試合のプレー、珍プレーなどの出来事を掘り下げて検証する企画。南アフリカW杯の「スーパープレー、お宝発掘」をリニューアルし、スーパープ レーや勝負のあやに迫ります。

これがドイツ、伝統の「1-0」で4強


<W杯:ドイツ1-0フランス>◇準々決勝◇4日◇リオデジャネイロ

 ドイツが、準決勝進出一番乗りを果たした。優勝経験国同士の対戦となったフランス戦に、危なげなく1-0で勝利。前半13分にDFマッツ・フンメルス(25=ドルトムント)が挙げたゴールを手堅く守って逃げ切った。史上初の4大会連続で13回目の4強入りを果たしたドイツ。なぜ「1-0」で抜群の強さを発揮するのか。答えはドイツの選手たちに脈々と受け継がれる「勝者のメンタリティー」にあった。

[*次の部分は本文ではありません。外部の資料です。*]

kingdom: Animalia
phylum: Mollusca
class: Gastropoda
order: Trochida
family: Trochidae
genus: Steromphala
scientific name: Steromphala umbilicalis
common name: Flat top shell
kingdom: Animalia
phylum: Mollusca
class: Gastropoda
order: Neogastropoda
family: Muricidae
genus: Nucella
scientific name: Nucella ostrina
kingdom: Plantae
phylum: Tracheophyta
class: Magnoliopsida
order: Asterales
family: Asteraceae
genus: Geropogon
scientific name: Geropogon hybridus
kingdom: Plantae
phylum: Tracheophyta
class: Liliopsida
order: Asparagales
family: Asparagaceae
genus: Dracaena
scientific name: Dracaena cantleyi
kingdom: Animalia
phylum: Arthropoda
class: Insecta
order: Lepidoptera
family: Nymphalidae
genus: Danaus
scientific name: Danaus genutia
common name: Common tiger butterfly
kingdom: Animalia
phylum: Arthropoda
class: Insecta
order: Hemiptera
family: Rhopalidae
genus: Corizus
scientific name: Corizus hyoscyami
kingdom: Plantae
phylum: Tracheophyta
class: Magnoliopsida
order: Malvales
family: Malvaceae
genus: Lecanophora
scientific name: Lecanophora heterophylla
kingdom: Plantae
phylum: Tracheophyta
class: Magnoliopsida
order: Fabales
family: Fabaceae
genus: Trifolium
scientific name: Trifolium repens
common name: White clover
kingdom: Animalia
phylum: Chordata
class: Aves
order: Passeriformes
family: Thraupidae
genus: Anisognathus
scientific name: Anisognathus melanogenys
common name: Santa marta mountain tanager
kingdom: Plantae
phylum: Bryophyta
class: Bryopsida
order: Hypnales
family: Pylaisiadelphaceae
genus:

 前半13分のFK、この日初めてのセットプレーからフンメルスがゴールした瞬間、レーウ監督と選手たちは勝利を確信したはずだ。スタンドのドイツサポーターも、世界中のテレビ観戦者も「やっぱりドイツ」と思ったはず。「1-0」勝利はお家芸、W杯で実に16回も記録している。

 1次リーグ3試合を蒸し暑い北東部の会場で戦い、決勝トーナメント1回戦のアルジェリア戦は120分の激闘。さらに、チーム内にインフルエンザの症状を訴える選手が出るなど、体調面に不安があった。それでも、選手層の厚さと複数ポジションがこなせる高い能力で「1-0」の必勝パターンに持ち込んだ。

 先制してからは、DF陣が無理に攻めず、守備を重視した。シュート数はフランスの13本に対して8本。決定的なチャンスも少なかったし、攻め込まれる場面も多かった。それでも、GKノイアーを軸に完封し、勝利に結びつけた。

 決して守り一辺倒にはならなかった。レーウ監督はシュルレ、ゲッツェ、クラマーとFWを次々投入。フレッシュな選手が前線で動き、相手を守備で走らせた。守りを固めたり時間稼ぎをしても、勝利にはつながらない。ドイツは、それを知っている。「どうすれば勝てるか」「勝利には何が必要か」が浸透している。それこそが「勝者のメンタリティー」なのだ。

 この日、ロッカールームには54年、74年、90年大会の優勝ユニホームが飾られた。敗戦国の国民に「サッカーなら世界一」という自信を植え付けた54年、クライフのオランダを下した74年、マラドーナのアルゼンチンを葬った90年。脈々と受け継がれる「勝者のメンタリティー」を胸に、選手はフランスと戦った。

 「強い者が勝つのではない。勝った者が強いのだ」と言ったのはドイツのレジェンド、ベッケンバウアーだ。「創造性がない」「つまらない」「退屈」…。何を言われても、ドイツは勝利にこだわる。レーウ監督のもとでポゼッションを高め、攻撃力を磨いてきたドイツが、ここ一番で見せた「つまらない1-0」。しかし、これこそが「最後に勝つ」ドイツの強さだ。